Es gibt vier grundlegende Herangehensweisen (Weltanschauungen) – Realitätssinn • Hintersinn • Widersinn • Tiefsinn – in denen wir Menschen uns meist sukzessiv und nachvollziehbar bewegen oder sogar plötzlich und gleichzeitig aufhalten können.
- Realitätssinn und Hintersinn sind Werkzeuge der Mehrheit, die im Wesentlichen Pflichtaufgaben erfüllt.
- Widersinn und Tiefsinn sind die Instrumente einer kleinen Minderheit, die neben Pflichtübungen auch der Kür nachgeht.
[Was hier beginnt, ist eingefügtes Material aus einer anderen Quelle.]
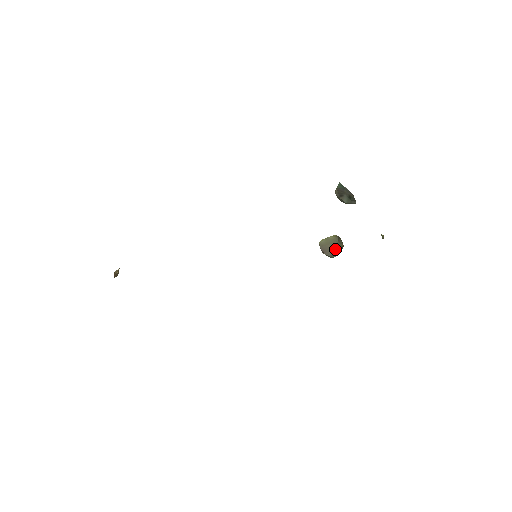
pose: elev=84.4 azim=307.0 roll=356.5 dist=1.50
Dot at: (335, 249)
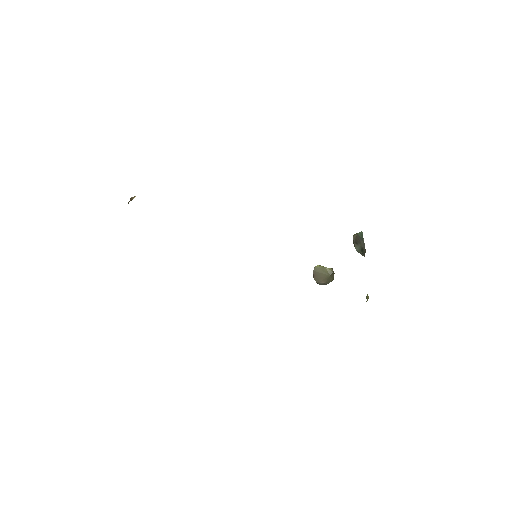
Dot at: (324, 280)
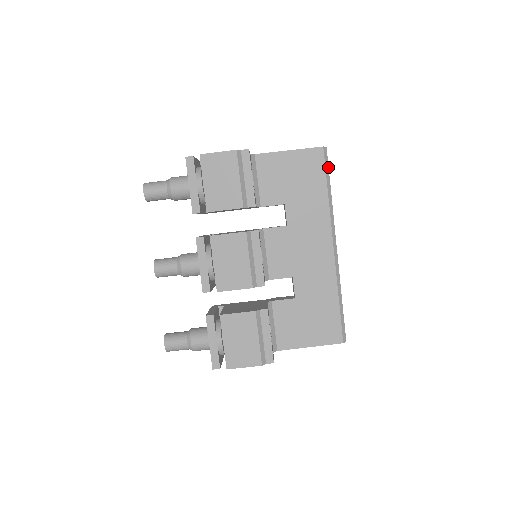
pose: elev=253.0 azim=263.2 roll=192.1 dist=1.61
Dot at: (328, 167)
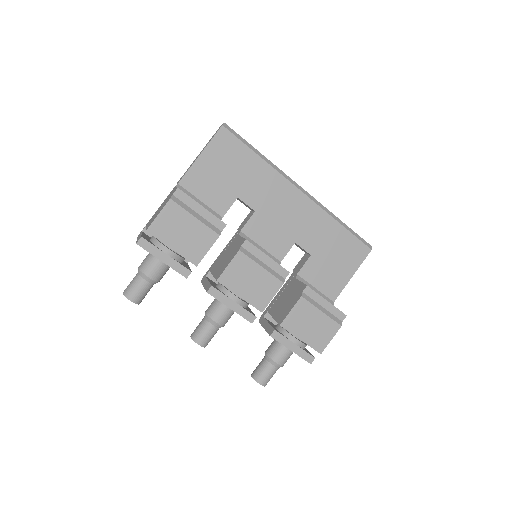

Die Realisten befinden sich in der Mehrheit (90%) und operieren im Rahmen der Wahrscheinlichkeit.
Die Idealisten, die auch der Möglichkeit Raum gewähren, bilden die Minderheit (10%). Die Festgefahreren schätzen ihre Gewissheit, die ihnen Sicherheit vermittelt, ohne zu ahnen, dass sie dem Primäreffekt des Althergebrachten unterliegen.
Die Hinterfragenden, die sich dem Rezenzeffekt der neuen Erkenntnis nähern, lernen zwangsläufig, auf unbestimmte Zeit mit Ambivalenz und Unsicherheit zu leben.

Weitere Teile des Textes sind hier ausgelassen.